Detailed survival rates of patients with appendiceal neuroendocrine tumors are not clear, especially for those with different disease stages and lymph statuses. The relationship between different numbers of examined lymph nodes and survival rates for appendiceal neuroendocrines tumor has not been described.
With data of 4583 patients with appendiceal neuroendocrine tumors, the study aimed to describe factors that could have an effect on patients survival and survival rates for different disease stages, to verify whether it is reliable to choose surgery type only according to tumor size and the relationship between tumor size and lymph metastasis, and to determine the optimal number of examined lymph nodes and the optimal lymph node positive rate for patients with appendiceal neuroendocrine tumors.
This retrospective study included patients with appendiceal neuroendocrine tumors who underwent surgical resection in the SEER database. The clinical characteristics were described. X-tile software was used to determine the optimal cutoff points. Cancer-specific survival curves were plotted using the Kaplan–Meier method and survival differences were estimated by the log-rank test.

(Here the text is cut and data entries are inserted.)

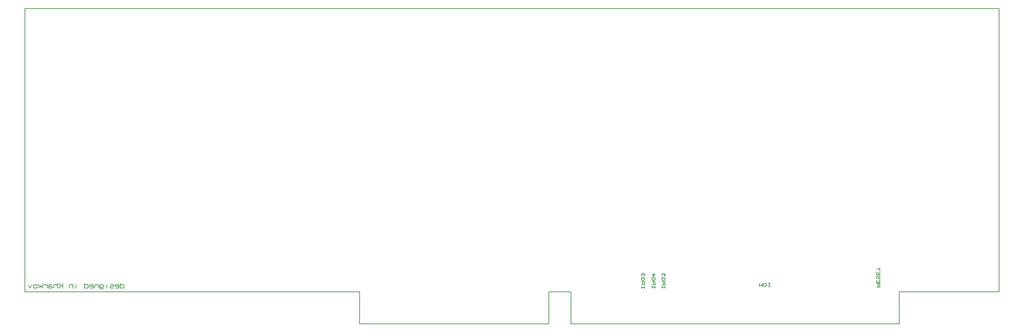
<source format=gbr>
G04 PROTEUS GERBER X2 FILE*
%TF.GenerationSoftware,Labcenter,Proteus,8.9-SP2-Build28501*%
%TF.CreationDate,2021-04-09T23:18:08+00:00*%
%TF.FileFunction,Legend,Bot*%
%TF.FilePolarity,Positive*%
%TF.Part,Single*%
%TF.SameCoordinates,{17eb0ee2-30aa-48b8-b423-7eda7b5b8fc9}*%
%FSLAX45Y45*%
%MOMM*%
G01*
%TA.AperFunction,Material*%
%ADD23C,0.203200*%
%TA.AperFunction,Profile*%
%ADD21C,0.203200*%
%TD.AperFunction*%
D23*
X-7221700Y+1151600D02*
X-7272500Y+1151600D01*
X-7247100Y+1151600D02*
X-7247100Y+1075400D01*
X-7221700Y+1075400D02*
X-7272500Y+1075400D01*
X-7310600Y+1126200D02*
X-7336000Y+1151600D01*
X-7361400Y+1151600D01*
X-7386800Y+1126200D01*
X-7386800Y+1100800D01*
X-7361400Y+1075400D01*
X-7336000Y+1075400D01*
X-7310600Y+1100800D01*
X-7310600Y+1126200D01*
X-7412200Y+1151600D02*
X-7412200Y+1075400D01*
X-7450300Y+1113500D01*
X-7488400Y+1075400D01*
X-7488400Y+1151600D01*
X-4575600Y+1065000D02*
X-4499400Y+1065000D01*
X-4499400Y+1128500D01*
X-4512100Y+1141200D01*
X-4524800Y+1141200D01*
X-4537500Y+1128500D01*
X-4537500Y+1065000D01*
X-4537500Y+1128500D02*
X-4550200Y+1141200D01*
X-4575600Y+1141200D01*
X-4575600Y+1242800D02*
X-4575600Y+1166600D01*
X-4499400Y+1166600D01*
X-4499400Y+1242800D01*
X-4537500Y+1166600D02*
X-4537500Y+1217400D01*
X-4562900Y+1268200D02*
X-4575600Y+1280900D01*
X-4575600Y+1331700D01*
X-4562900Y+1344400D01*
X-4550200Y+1344400D01*
X-4537500Y+1331700D01*
X-4537500Y+1280900D01*
X-4524800Y+1268200D01*
X-4512100Y+1268200D01*
X-4499400Y+1280900D01*
X-4499400Y+1331700D01*
X-4512100Y+1344400D01*
X-4575600Y+1446000D02*
X-4575600Y+1369800D01*
X-4499400Y+1369800D01*
X-4499400Y+1446000D01*
X-4537500Y+1369800D02*
X-4537500Y+1420600D01*
X-4499400Y+1471400D02*
X-4499400Y+1547600D01*
X-4499400Y+1509500D02*
X-4575600Y+1509500D01*
X-10345400Y+1027700D02*
X-10345400Y+1078500D01*
X-10345400Y+1053100D02*
X-10421600Y+1053100D01*
X-10421600Y+1027700D02*
X-10421600Y+1078500D01*
X-10421600Y+1116600D02*
X-10345400Y+1116600D01*
X-10345400Y+1180100D01*
X-10358100Y+1192800D01*
X-10370800Y+1192800D01*
X-10383500Y+1180100D01*
X-10383500Y+1116600D01*
X-10383500Y+1180100D02*
X-10396200Y+1192800D01*
X-10421600Y+1192800D01*
X-10370800Y+1218200D02*
X-10345400Y+1243600D01*
X-10345400Y+1269000D01*
X-10370800Y+1294400D01*
X-10396200Y+1294400D01*
X-10421600Y+1269000D01*
X-10421600Y+1243600D01*
X-10396200Y+1218200D01*
X-10370800Y+1218200D01*
X-10396200Y+1269000D02*
X-10421600Y+1294400D01*
X-10358100Y+1332500D02*
X-10345400Y+1345200D01*
X-10345400Y+1383300D01*
X-10358100Y+1396000D01*
X-10370800Y+1396000D01*
X-10383500Y+1383300D01*
X-10396200Y+1396000D01*
X-10408900Y+1396000D01*
X-10421600Y+1383300D01*
X-10421600Y+1345200D01*
X-10408900Y+1332500D01*
X-10383500Y+1357900D02*
X-10383500Y+1383300D01*
X-10083400Y+1031700D02*
X-10083400Y+1082500D01*
X-10083400Y+1057100D02*
X-10159600Y+1057100D01*
X-10159600Y+1031700D02*
X-10159600Y+1082500D01*
X-10159600Y+1120600D02*
X-10083400Y+1120600D01*
X-10083400Y+1184100D01*
X-10096100Y+1196800D01*
X-10108800Y+1196800D01*
X-10121500Y+1184100D01*
X-10121500Y+1120600D01*
X-10121500Y+1184100D02*
X-10134200Y+1196800D01*
X-10159600Y+1196800D01*
X-10108800Y+1222200D02*
X-10083400Y+1247600D01*
X-10083400Y+1273000D01*
X-10108800Y+1298400D01*
X-10134200Y+1298400D01*
X-10159600Y+1273000D01*
X-10159600Y+1247600D01*
X-10134200Y+1222200D01*
X-10108800Y+1222200D01*
X-10134200Y+1273000D02*
X-10159600Y+1298400D01*
X-10134200Y+1400000D02*
X-10134200Y+1323800D01*
X-10083400Y+1374600D01*
X-10159600Y+1374600D01*
X-9834400Y+1032700D02*
X-9834400Y+1083500D01*
X-9834400Y+1058100D02*
X-9910600Y+1058100D01*
X-9910600Y+1032700D02*
X-9910600Y+1083500D01*
X-9910600Y+1121600D02*
X-9834400Y+1121600D01*
X-9834400Y+1185100D01*
X-9847100Y+1197800D01*
X-9859800Y+1197800D01*
X-9872500Y+1185100D01*
X-9872500Y+1121600D01*
X-9872500Y+1185100D02*
X-9885200Y+1197800D01*
X-9910600Y+1197800D01*
X-9859800Y+1223200D02*
X-9834400Y+1248600D01*
X-9834400Y+1274000D01*
X-9859800Y+1299400D01*
X-9885200Y+1299400D01*
X-9910600Y+1274000D01*
X-9910600Y+1248600D01*
X-9885200Y+1223200D01*
X-9859800Y+1223200D01*
X-9885200Y+1274000D02*
X-9910600Y+1299400D01*
X-9834400Y+1401000D02*
X-9834400Y+1337500D01*
X-9859800Y+1337500D01*
X-9859800Y+1388300D01*
X-9872500Y+1401000D01*
X-9897900Y+1401000D01*
X-9910600Y+1388300D01*
X-9910600Y+1350200D01*
X-9897900Y+1337500D01*
X-23370250Y+1096400D02*
X-23354375Y+1116720D01*
X-23290875Y+1116720D01*
X-23275000Y+1096400D01*
X-23275000Y+1055760D01*
X-23290875Y+1035440D01*
X-23354375Y+1035440D01*
X-23370250Y+1055760D01*
X-23370250Y+1035440D02*
X-23370250Y+1157360D01*
X-23402000Y+1076080D02*
X-23497250Y+1076080D01*
X-23497250Y+1096400D01*
X-23481375Y+1116720D01*
X-23417875Y+1116720D01*
X-23402000Y+1096400D01*
X-23402000Y+1055760D01*
X-23417875Y+1035440D01*
X-23481375Y+1035440D01*
X-23608375Y+1116720D02*
X-23544875Y+1116720D01*
X-23529000Y+1096400D01*
X-23544875Y+1076080D01*
X-23608375Y+1076080D01*
X-23624250Y+1055760D01*
X-23608375Y+1035440D01*
X-23529000Y+1035440D01*
X-23703625Y+1116720D02*
X-23703625Y+1035440D01*
X-23703625Y+1157360D02*
X-23703625Y+1157360D01*
X-23878250Y+1096400D02*
X-23862375Y+1116720D01*
X-23798875Y+1116720D01*
X-23783000Y+1096400D01*
X-23783000Y+1076080D01*
X-23798875Y+1055760D01*
X-23862375Y+1055760D01*
X-23878250Y+1076080D01*
X-23878250Y+1116720D02*
X-23878250Y+1035440D01*
X-23862375Y+1015120D01*
X-23783000Y+1015120D01*
X-23910000Y+1035440D02*
X-23910000Y+1116720D01*
X-23910000Y+1096400D02*
X-23925875Y+1116720D01*
X-23989375Y+1116720D01*
X-24005250Y+1096400D01*
X-24005250Y+1035440D01*
X-24037000Y+1076080D02*
X-24132250Y+1076080D01*
X-24132250Y+1096400D01*
X-24116375Y+1116720D01*
X-24052875Y+1116720D01*
X-24037000Y+1096400D01*
X-24037000Y+1055760D01*
X-24052875Y+1035440D01*
X-24116375Y+1035440D01*
X-24259250Y+1096400D02*
X-24243375Y+1116720D01*
X-24179875Y+1116720D01*
X-24164000Y+1096400D01*
X-24164000Y+1055760D01*
X-24179875Y+1035440D01*
X-24243375Y+1035440D01*
X-24259250Y+1055760D01*
X-24259250Y+1035440D02*
X-24259250Y+1157360D01*
X-24465625Y+1116720D02*
X-24465625Y+1035440D01*
X-24465625Y+1157360D02*
X-24465625Y+1157360D01*
X-24545000Y+1035440D02*
X-24545000Y+1116720D01*
X-24545000Y+1096400D02*
X-24560875Y+1116720D01*
X-24624375Y+1116720D01*
X-24640250Y+1096400D01*
X-24640250Y+1035440D01*
X-24799000Y+1157360D02*
X-24799000Y+1035440D01*
X-24894250Y+1157360D02*
X-24846625Y+1096400D01*
X-24894250Y+1035440D01*
X-24799000Y+1096400D02*
X-24846625Y+1096400D01*
X-25021250Y+1035440D02*
X-25021250Y+1096400D01*
X-25005375Y+1116720D01*
X-24941875Y+1116720D01*
X-24926000Y+1096400D01*
X-24926000Y+1157360D02*
X-24926000Y+1035440D01*
X-25068875Y+1116720D02*
X-25132375Y+1116720D01*
X-25148250Y+1096400D01*
X-25148250Y+1035440D01*
X-25068875Y+1035440D01*
X-25053000Y+1055760D01*
X-25068875Y+1076080D01*
X-25148250Y+1076080D01*
X-25180000Y+1035440D02*
X-25180000Y+1116720D01*
X-25180000Y+1096400D02*
X-25195875Y+1116720D01*
X-25259375Y+1116720D01*
X-25275250Y+1096400D01*
X-25307000Y+1157360D02*
X-25307000Y+1035440D01*
X-25307000Y+1055760D02*
X-25402250Y+1116720D01*
X-25338750Y+1076080D02*
X-25402250Y+1035440D01*
X-25434000Y+1096400D02*
X-25449875Y+1116720D01*
X-25513375Y+1116720D01*
X-25529250Y+1096400D01*
X-25529250Y+1055760D01*
X-25513375Y+1035440D01*
X-25449875Y+1035440D01*
X-25434000Y+1055760D01*
X-25434000Y+1096400D01*
X-25561000Y+1116720D02*
X-25608625Y+1035440D01*
X-25656250Y+1116720D01*
D21*
X-4020000Y+940000D02*
X-1537000Y+940000D01*
X-1537000Y+7990000D01*
X-25739000Y+7990000D01*
X-25739000Y+940000D01*
X-12170000Y+150000D02*
X-12170000Y+940000D01*
X-17420000Y+940000D02*
X-25739000Y+940000D01*
X-12170000Y+150000D02*
X-4020000Y+150000D01*
X-4020000Y+940000D01*
X-12720000Y+150000D02*
X-12720000Y+940000D01*
X-12170000Y+940000D01*
X-17420000Y+940000D02*
X-17420000Y+150000D01*
X-12720000Y+150000D01*
M02*

</source>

Blindly expanding the scope of surgical resection did not bring survival benefits. There were optimal cutoff points of examined lymph nodes and lymph node positive rate that could bring a better survival.
The optimal numbers of examined lymph nodes are different according to lymph node status.
More appendiceal neuroendocrine patients with tumors larger than 2 cm but undergoing local resection can be contrasted to those undergoing colectomy or greater resection in future. The optimal values of examined lymph nodes and lymph node positive rate can be further determined if more factors are taken into account.